Judge Johnnie B. Rawlison dissented from the majority's conclusion that the selection of the 1 billion barrel estimate was arbitrary and capricious, noting that while "[i]t is beyond dispute that the Chukchi Sea contains oil deposits well in excess of  billion barrels," the "potential size of commercially extractable oil deposits in the Chukchi Sea is a quintessential example of a predictive judgment uniquely within BOEM's area of expertise."
Judge Rawlison then noted, citing the range of commercially extractable oil deposits contained in the record — which ranged from 0.96 billion to 2.42 billion, and 1 billion to 6.1 billion — that the 1 billion barrel estimate was within that range. As such, Judge Rawlison stated that while there was clearly a disagreement in the scientific community concerning the available deposits, as a result of the substantial deference owed to BOEM, the district court's order of dismissal should have been affirmed.
As a result of the Ninth Circuit's decision, Royal Dutch Shell PLC announced that it was scrapping its plans of drilling in the Chukchi Sea in 2014. Shell had acquired parcels in lease sale 193, spending approximately $2 billion. However, because the Ninth Circuit's decision has cast doubt over drilling in the region, its exploration and drilling activities are on hold for the foreseeable future. This decision could also halt operations for ConocoPhillips Inc. and StatOil Natural Gas LLC, which had acquired parcels for oil exploration and drilling activities in the Chukchi Sea.

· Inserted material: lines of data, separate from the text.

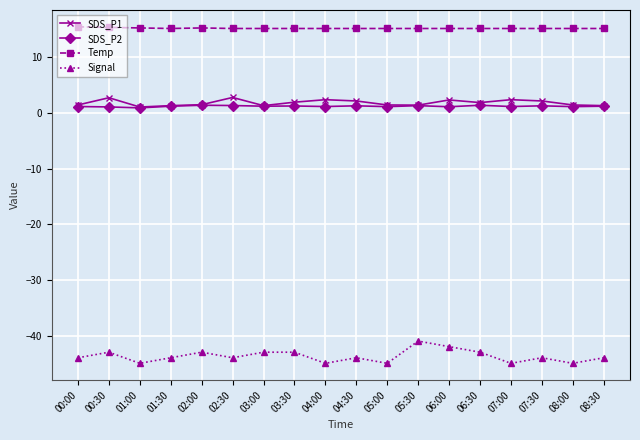

True or false: Signal and Temp intersect in this chart.

False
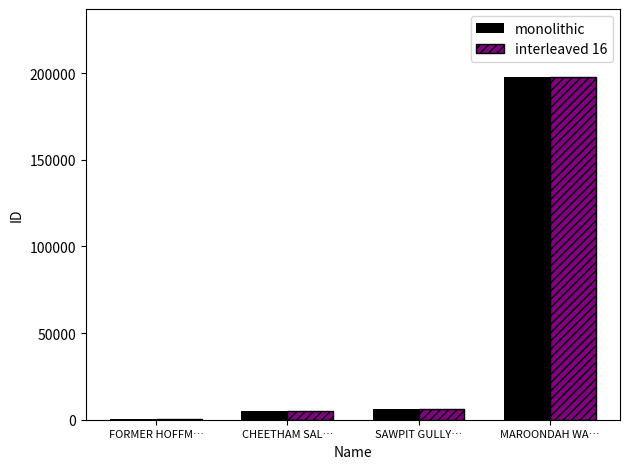

Count the number of data series in this chart.

2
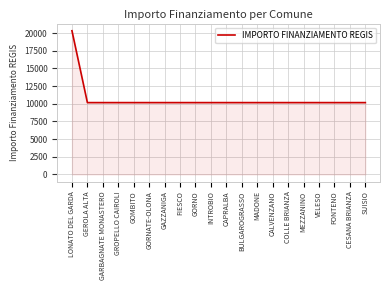

What is the approximate value at GORNATE-OLONA?

10172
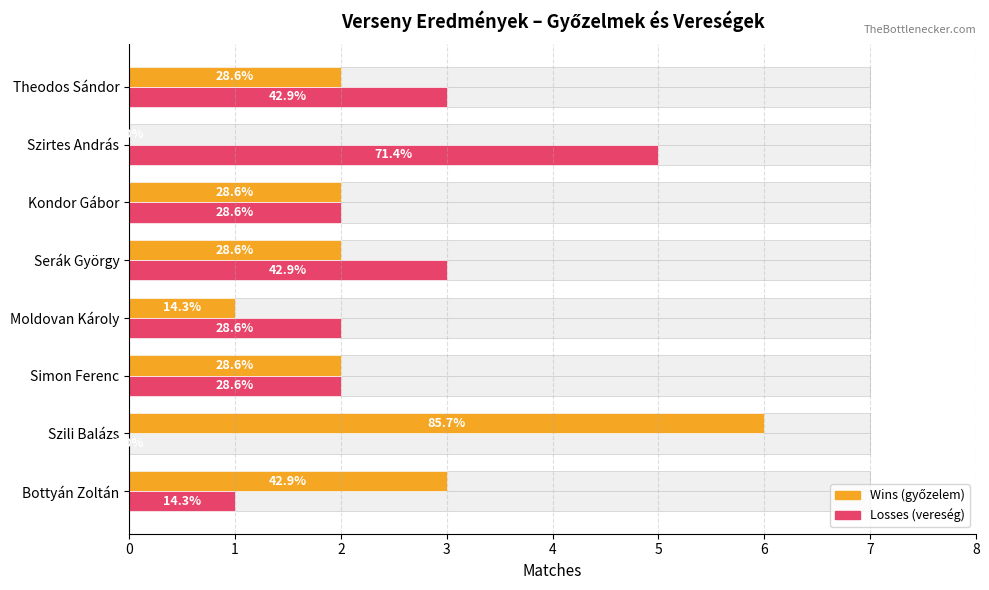

What is the difference between the Wins values at Theodos Sándor and Szili Balázs?

4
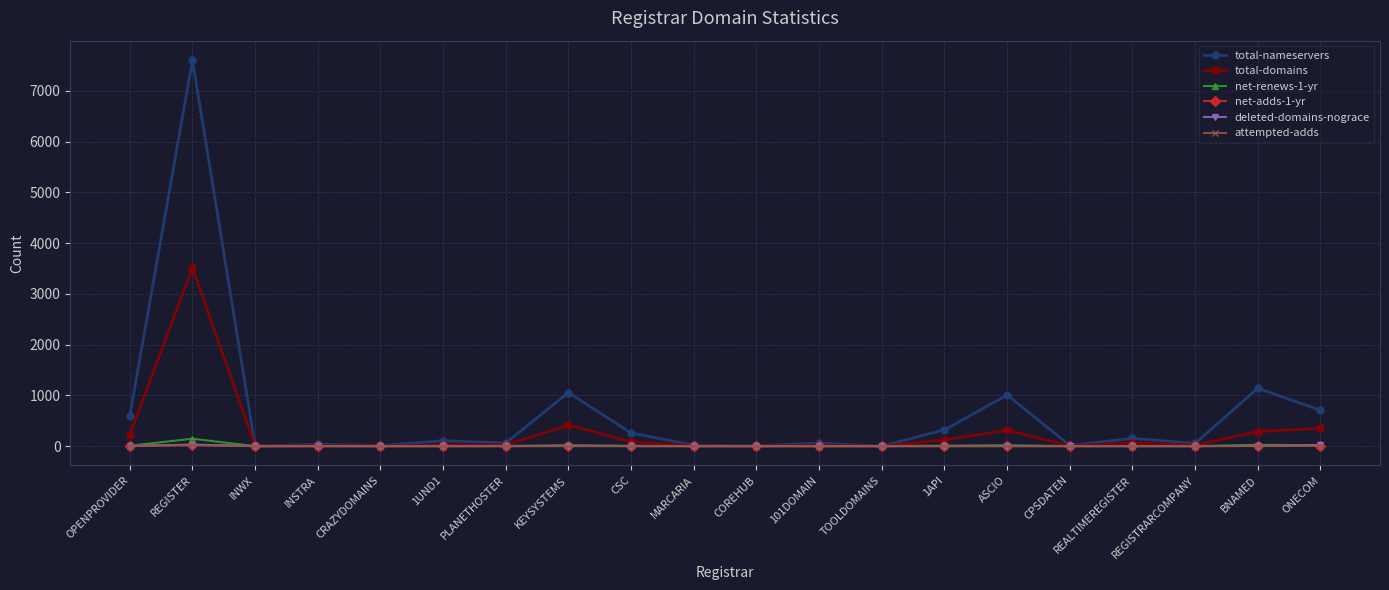

What is the difference between the second highest and minimum values in the total-domains series?

413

Without discounting Judge Rawlison's dissent, the Ninth Circuit's decision is a strong reminder that the extent of the deference courts will grant to government agencies is not without a limit. Courts will generally defer to an agency's decision, even where they may not deem the agency's decision the "wisest," so long as they can reasonably discern how the agency arrived at its determination. Thus, the Ninth Circuit's decision should serve to remind agencies that the record underlying their environmental determinations must contain sufficient evidence to support their ultimate conclusions.
As the U.S. Supreme Court noted over 30 years ago in Motor Vehicle Manufacturers Association of the United States v. State Farm Mutual Insurance Company, in applying the APA's "arbitrary and capricious" standard of review, the court "ha[s] frequently reiterated that an agency must cogently explain why it has exercised its discretion in a given manner." Agencies that fail to adequately document their decision-making process subject their determinations to substantial vulnerability should an opponent challenge the project. This is especially true where, as in Native Village of Point Hope v. Jewell, there is contrary expert evidence.